Exercise ▸ Starting with the opening line of the entries below, transcribe each line exactly up to and including the one that has "2. Start a communication"; pictures are not copied.

Input records ▸

-- Opening Marker --

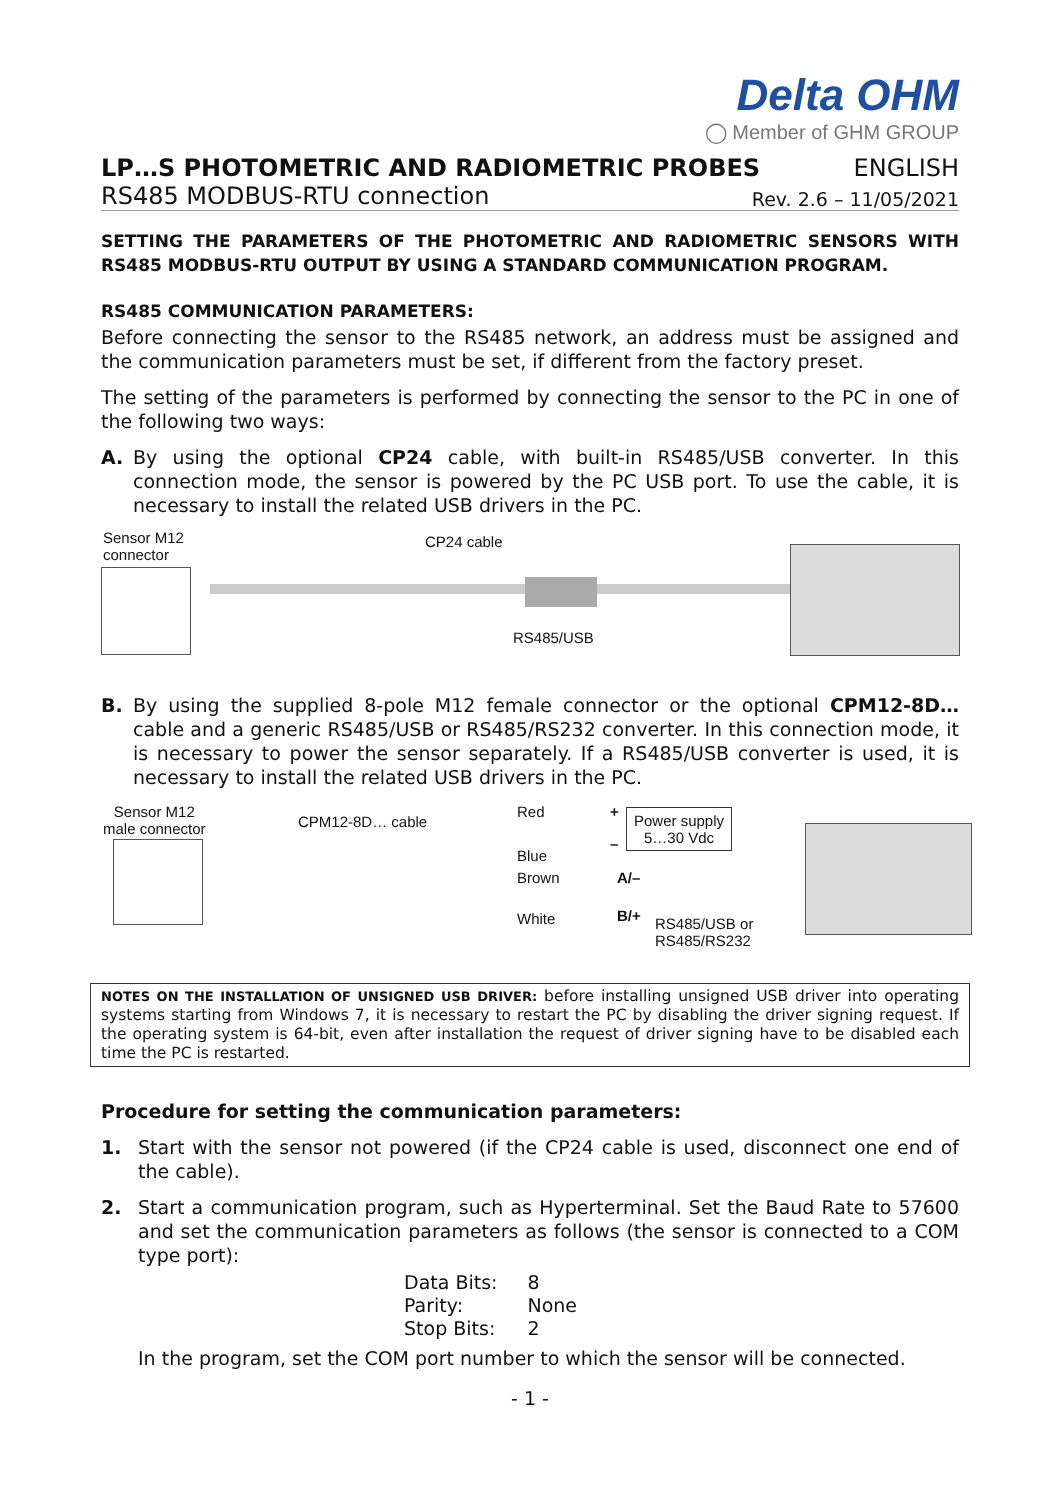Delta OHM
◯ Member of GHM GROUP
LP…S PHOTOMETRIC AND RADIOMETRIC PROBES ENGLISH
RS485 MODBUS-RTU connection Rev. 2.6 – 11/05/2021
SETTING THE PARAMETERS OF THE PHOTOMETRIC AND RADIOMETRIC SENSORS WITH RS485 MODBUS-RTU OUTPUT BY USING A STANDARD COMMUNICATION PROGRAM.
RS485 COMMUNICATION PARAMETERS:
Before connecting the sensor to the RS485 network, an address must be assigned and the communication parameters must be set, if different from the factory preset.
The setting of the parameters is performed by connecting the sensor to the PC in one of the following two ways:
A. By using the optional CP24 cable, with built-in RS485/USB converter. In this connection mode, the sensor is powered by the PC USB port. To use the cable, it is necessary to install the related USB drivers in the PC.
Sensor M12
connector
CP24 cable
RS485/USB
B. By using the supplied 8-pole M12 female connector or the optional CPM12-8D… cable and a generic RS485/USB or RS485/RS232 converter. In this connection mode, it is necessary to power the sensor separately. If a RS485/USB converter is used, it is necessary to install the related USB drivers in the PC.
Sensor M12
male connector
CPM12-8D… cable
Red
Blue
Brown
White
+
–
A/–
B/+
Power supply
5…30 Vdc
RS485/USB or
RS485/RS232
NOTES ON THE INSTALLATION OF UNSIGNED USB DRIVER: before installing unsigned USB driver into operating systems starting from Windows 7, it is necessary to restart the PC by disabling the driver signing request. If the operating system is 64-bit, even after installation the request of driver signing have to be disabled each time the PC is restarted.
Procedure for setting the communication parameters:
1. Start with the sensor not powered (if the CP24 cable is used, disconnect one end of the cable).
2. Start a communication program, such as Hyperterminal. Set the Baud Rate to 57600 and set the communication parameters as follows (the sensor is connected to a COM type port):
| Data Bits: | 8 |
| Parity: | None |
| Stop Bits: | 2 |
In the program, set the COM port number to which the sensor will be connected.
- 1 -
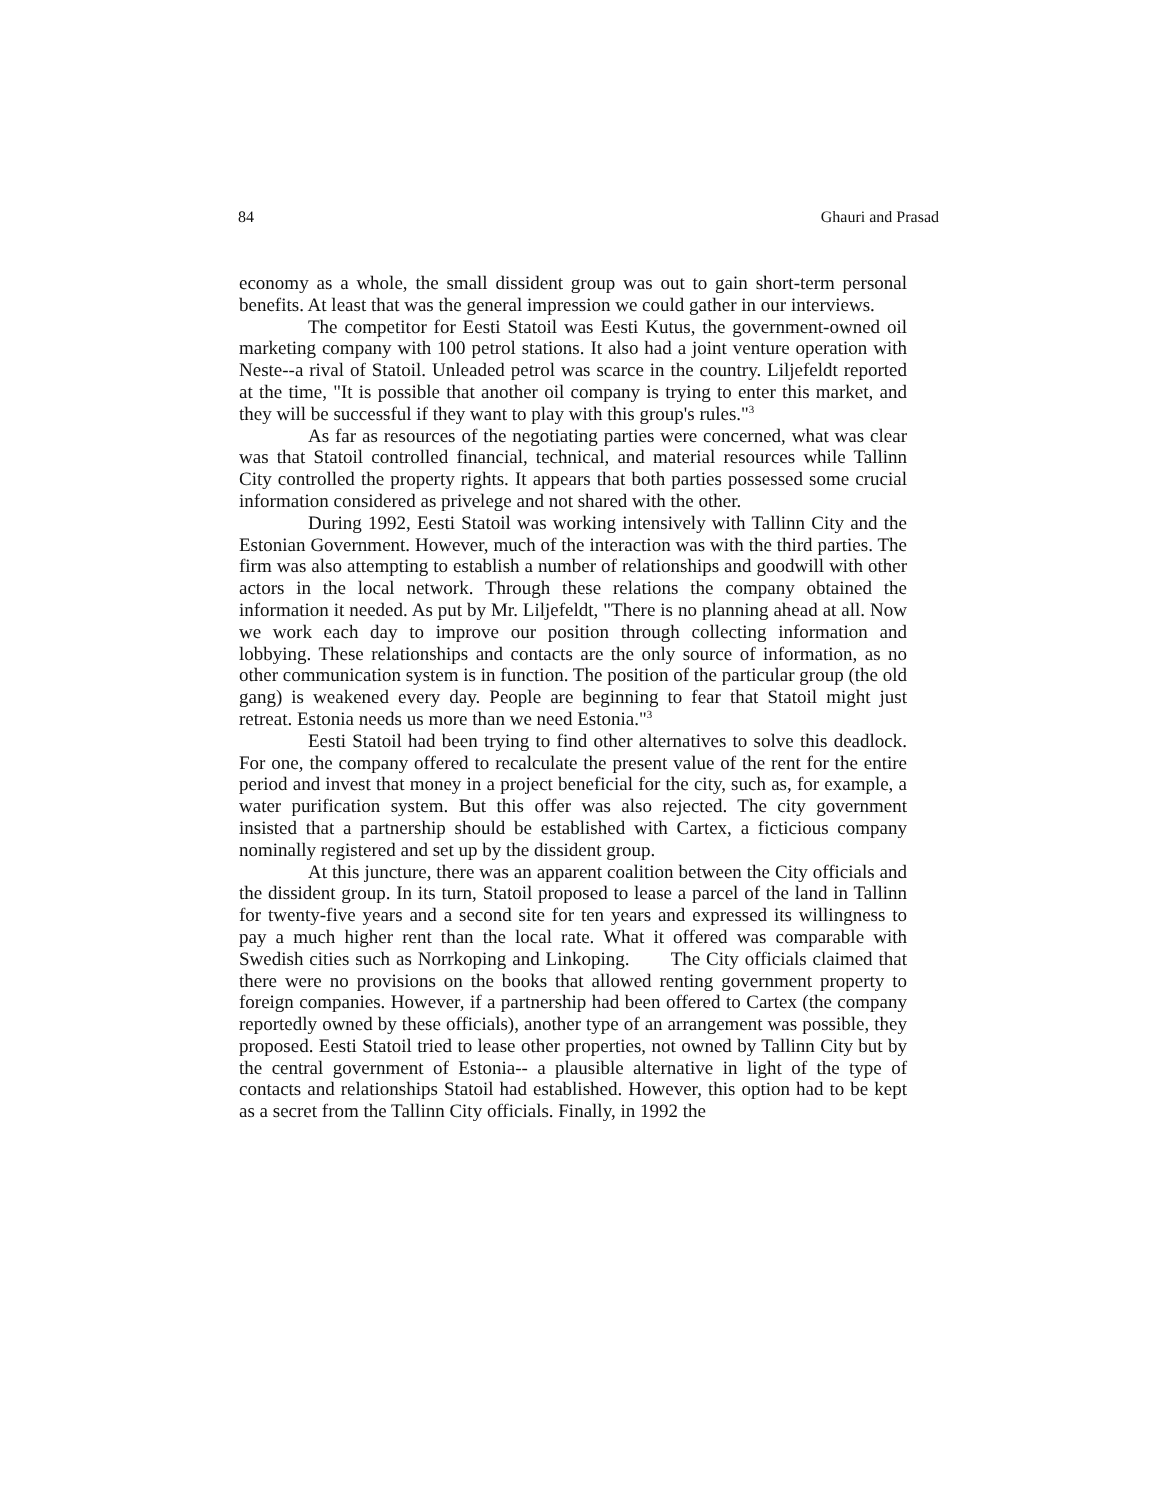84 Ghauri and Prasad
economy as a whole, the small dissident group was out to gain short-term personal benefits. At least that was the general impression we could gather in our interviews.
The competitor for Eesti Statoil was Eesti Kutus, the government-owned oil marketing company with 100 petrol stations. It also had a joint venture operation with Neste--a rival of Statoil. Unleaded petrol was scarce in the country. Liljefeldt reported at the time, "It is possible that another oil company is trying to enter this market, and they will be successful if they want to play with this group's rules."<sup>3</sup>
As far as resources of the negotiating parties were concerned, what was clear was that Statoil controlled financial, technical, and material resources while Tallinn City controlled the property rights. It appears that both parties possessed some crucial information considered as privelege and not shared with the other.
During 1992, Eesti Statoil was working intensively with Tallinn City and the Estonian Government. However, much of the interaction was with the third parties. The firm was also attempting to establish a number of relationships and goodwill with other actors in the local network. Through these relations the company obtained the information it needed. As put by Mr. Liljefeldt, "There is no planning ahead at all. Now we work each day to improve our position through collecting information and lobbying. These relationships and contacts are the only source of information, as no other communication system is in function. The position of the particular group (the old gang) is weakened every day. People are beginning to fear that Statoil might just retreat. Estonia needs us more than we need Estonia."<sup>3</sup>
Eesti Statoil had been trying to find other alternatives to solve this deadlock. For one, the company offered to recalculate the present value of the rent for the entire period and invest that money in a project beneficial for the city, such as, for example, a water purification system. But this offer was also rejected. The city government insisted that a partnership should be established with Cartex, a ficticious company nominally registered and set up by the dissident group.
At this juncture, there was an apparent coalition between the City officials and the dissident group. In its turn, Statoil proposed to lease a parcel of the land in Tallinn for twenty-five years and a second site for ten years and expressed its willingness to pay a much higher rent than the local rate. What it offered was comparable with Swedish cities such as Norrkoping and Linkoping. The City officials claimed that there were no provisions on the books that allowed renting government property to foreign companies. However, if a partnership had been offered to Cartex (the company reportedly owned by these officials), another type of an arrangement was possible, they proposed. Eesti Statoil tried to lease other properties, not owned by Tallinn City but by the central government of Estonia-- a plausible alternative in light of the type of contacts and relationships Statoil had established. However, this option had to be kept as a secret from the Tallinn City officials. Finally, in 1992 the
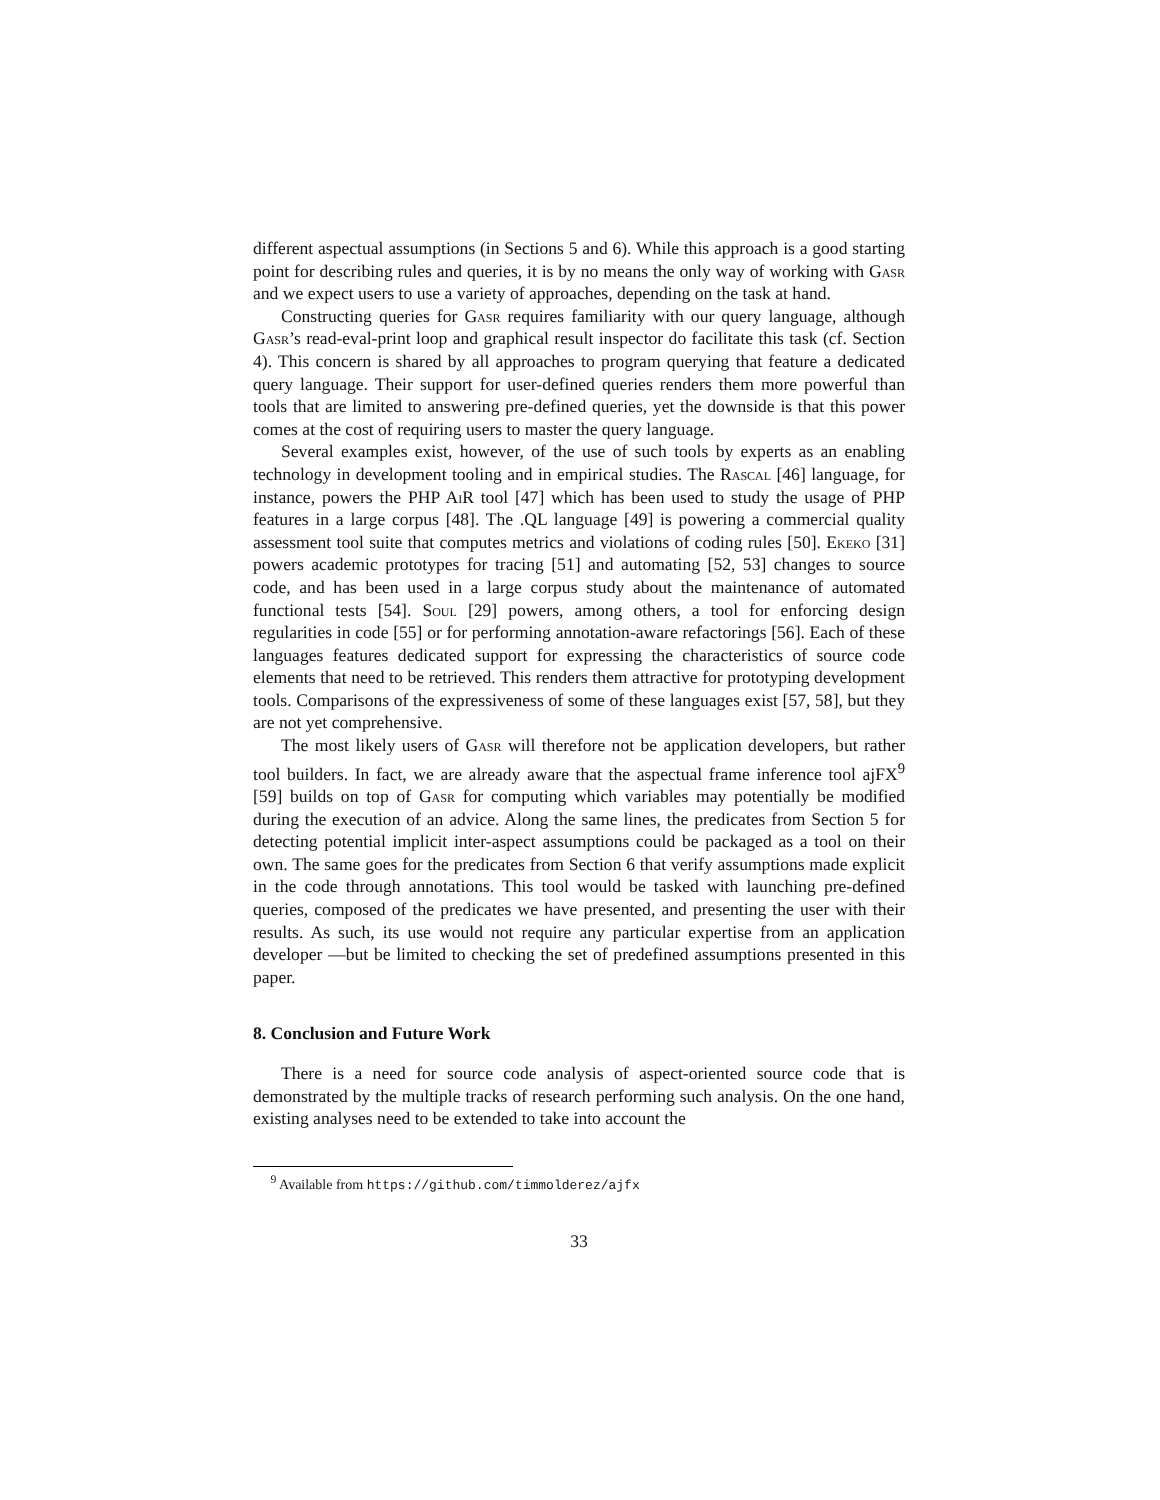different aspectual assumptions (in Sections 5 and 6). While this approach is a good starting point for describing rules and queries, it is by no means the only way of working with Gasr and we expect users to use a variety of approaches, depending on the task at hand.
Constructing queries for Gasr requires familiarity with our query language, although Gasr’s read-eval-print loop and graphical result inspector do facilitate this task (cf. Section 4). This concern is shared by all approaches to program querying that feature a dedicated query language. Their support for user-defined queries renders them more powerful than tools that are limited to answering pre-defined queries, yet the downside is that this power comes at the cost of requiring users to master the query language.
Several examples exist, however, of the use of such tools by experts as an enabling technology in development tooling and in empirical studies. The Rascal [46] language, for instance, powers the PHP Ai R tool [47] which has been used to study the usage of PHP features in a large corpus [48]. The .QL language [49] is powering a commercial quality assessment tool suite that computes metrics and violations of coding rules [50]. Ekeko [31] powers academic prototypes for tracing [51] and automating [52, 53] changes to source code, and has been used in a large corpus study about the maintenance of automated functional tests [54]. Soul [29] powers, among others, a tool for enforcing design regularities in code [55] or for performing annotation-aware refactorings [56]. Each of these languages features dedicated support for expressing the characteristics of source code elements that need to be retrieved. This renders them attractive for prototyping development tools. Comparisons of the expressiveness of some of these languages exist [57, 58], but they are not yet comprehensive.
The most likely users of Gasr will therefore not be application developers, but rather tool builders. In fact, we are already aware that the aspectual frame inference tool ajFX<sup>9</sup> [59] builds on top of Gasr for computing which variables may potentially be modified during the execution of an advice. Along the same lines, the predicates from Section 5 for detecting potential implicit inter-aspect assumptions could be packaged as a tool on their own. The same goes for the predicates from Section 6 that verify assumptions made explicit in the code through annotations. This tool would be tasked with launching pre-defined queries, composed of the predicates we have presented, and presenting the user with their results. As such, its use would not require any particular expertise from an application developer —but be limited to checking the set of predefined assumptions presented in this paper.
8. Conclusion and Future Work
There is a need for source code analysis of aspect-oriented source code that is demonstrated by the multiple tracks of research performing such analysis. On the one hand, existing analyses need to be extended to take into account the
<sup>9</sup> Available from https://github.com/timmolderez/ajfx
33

-- Closing Marker --

Task output ▸
Delta OHM
◯ Member of GHM GROUP
LP…S PHOTOMETRIC AND RADIOMETRIC PROBES ENGLISH
RS485 MODBUS-RTU connection Rev. 2.6 – 11/05/2021
SETTING THE PARAMETERS OF THE PHOTOMETRIC AND RADIOMETRIC SENSORS WITH RS485 MODBUS-RTU OUTPUT BY USING A STANDARD COMMUNICATION PROGRAM.
RS485 COMMUNICATION PARAMETERS:
Before connecting the sensor to the RS485 network, an address must be assigned and the communication parameters must be set, if different from the factory preset.
The setting of the parameters is performed by connecting the sensor to the PC in one of the following two ways:
A. By using the optional CP24 cable, with built-in RS485/USB converter. In this connection mode, the sensor is powered by the PC USB port. To use the cable, it is necessary to install the related USB drivers in the PC.
Sensor M12
connector
CP24 cable
RS485/USB
B. By using the supplied 8-pole M12 female connector or the optional CPM12-8D… cable and a generic RS485/USB or RS485/RS232 converter. In this connection mode, it is necessary to power the sensor separately. If a RS485/USB converter is used, it is necessary to install the related USB drivers in the PC.
Sensor M12
male connector
CPM12-8D… cable
Red
Blue
Brown
White
+
–
A/–
B/+
Power supply
5…30 Vdc
RS485/USB or
RS485/RS232
NOTES ON THE INSTALLATION OF UNSIGNED USB DRIVER: before installing unsigned USB driver into operating systems starting from Windows 7, it is necessary to restart the PC by disabling the driver signing request. If the operating system is 64-bit, even after installation the request of driver signing have to be disabled each time the PC is restarted.
Procedure for setting the communication parameters:
1. Start with the sensor not powered (if the CP24 cable is used, disconnect one end of the cable).
2. Start a communication program, such as Hyperterminal. Set the Baud Rate to 57600 and set the communication parameters as follows (the sensor is connected to a COM type port):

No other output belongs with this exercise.